Enabling snapshot retention optimizer - Amazon Glue
Services or capabilities described in Amazon Web Services documentation might vary by Region. To see the differences applicable to the China Regions, see Getting Started with Amazon Web Services in China (PDF).

Enabling snapshot retention optimizer

You can use Amazon Glue console, Amazon CLI, or Amazon API to enable snapshot retention optimizers for your Apache Iceberg tables in the Data Catalog. For new tables, you can choose Apache Iceberg as table format and enable snapshot retention optimizer when you create the table. Snapshot retention is disabled by default for new tables.

Console
To enable snapshot retention optimizer
  1. Open the Amazon Glue console at https://console.amazonaws.cn/glue/ and sign in as a data lake administrator, the table creator, or a user who has been granted the glue:UpdateTable and lakeformation:GetDataAccess permissions on the table.

  2. In the navigation pane, under Data Catalog, choose Tables.

  3. On the Tables page, choose an Iceberg table that you want to enable snapshot retention optimizer for, then under Actions menu, choose Enable under Optimization.

    You can also enable optimization by selecting the table and opening the Table details page. Choose the Table optimization tab on the lower section of the page, and choose Enable snapshot retention.

  4. On the Enable optimization page, under Optimization configuration, you have two options: Use default setting or Customize settings. If you choose to use the default settings, Amazon Glue utilizes the properties defined in the Iceberg table configuration to determine the snapshot retention period and the number of snapshots to be retained. In the absence of this configuration, Amazon Glue retains one snapshot for five days, and deletes files associated with the expired snapshots.

  5. Next, choose an IAM role that Amazon Glue can assume on your behalf to run the optimizer. For details about the permissions required for the IAM role, see the Table optimization prerequisites section.

    Follow the steps below to update an existing IAM role:

    1. To update the permissions policy for the IAM role, in the IAM console, go to the IAM role that is being used for running compaction.

    2. In the Add permissions section, choose Create policy. In the newly opened browser window, create a new policy to use with your role.

    3. On the Create policy page, choose the JSON tab. Copy the JSON code shown in the Prerequisites into the policy editor field.

  6. If you prefer to set the values for the Snapshot retention configuration manually, choose Customize settings.

    Apache Iceberg table details page with Enable retention>Customize settings option.
  7. Choose the box Apply the selected IAM role to the selected optimizers option to use a single IAM role for all enabling all optimizers.
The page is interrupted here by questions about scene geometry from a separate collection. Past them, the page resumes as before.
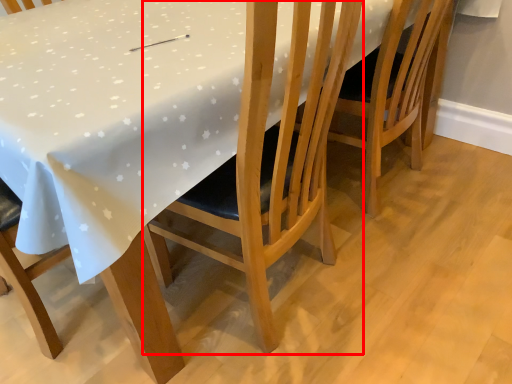
Question: From the image's perspective, where is chair (annotated by the red box) located relative to chair?

Choices:
 (A) above
 (B) below

Answer: (B)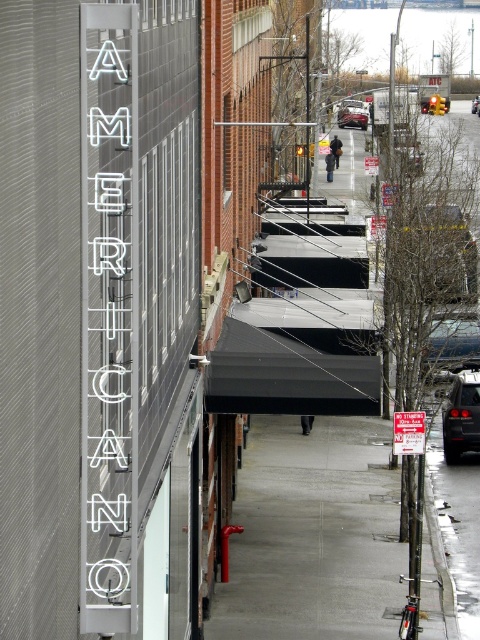
Question: Which point is closer to the camera?

Choices:
 (A) gray concrete sidewalk at center
 (B) shiny black car at center right
 (C) metallic silver car at center
 (D) red plastic sign at center

Answer: (D)

Question: Which point appears closest to the camera in this image?

Choices:
 (A) (474, 102)
 (B) (368, 116)

Answer: (B)

Question: Can you confirm if red plastic sign at center is smaller than metallic silver car at center?

Choices:
 (A) yes
 (B) no

Answer: (A)

Question: Which object appears closest to the camera in this image?

Choices:
 (A) red plastic sign at center
 (B) shiny black sedan at center
 (C) shiny black car at center right
 (D) metallic silver car at center

Answer: (A)

Question: Considering the relative positions of metallic silver car at center and shiny black sedan at center in the image provided, where is metallic silver car at center located with respect to shiny black sedan at center?

Choices:
 (A) right
 (B) left

Answer: (B)

Question: Is shiny black car at center right positioned behind metallic silver car at center?

Choices:
 (A) no
 (B) yes

Answer: (A)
  8. If you have security policy configurations where the Iceberg table optimizer needs to access Amazon S3 buckets from a specific Virtual Private Cloud (VPC), create an Amazon Glue network connection or use an existing one.

    If you don't have an Amazon Glue VPC Connection set up already, create a new one by following the steps in the Creating connections for connectors section using the Amazon Glue console or the Amazon CLI/SDK.

  9. Next, under Snapshot retention configuration, either choose to use the values specified in the Iceberg table configuration, or specify custom values for snapshot retention period (history.expire.max-snapshot-age-ms) and minimum number of snapshots (history.expire.min-snapshots-to-keep) to retain.

  10. Choose Delete associated files to delete underlying files when the table optimizer deletes old snapshots from the table metadata.

    If you don't choose this option, when older snapshots are removed from the table metadata, their associated files will remain in the storage as orphaned files.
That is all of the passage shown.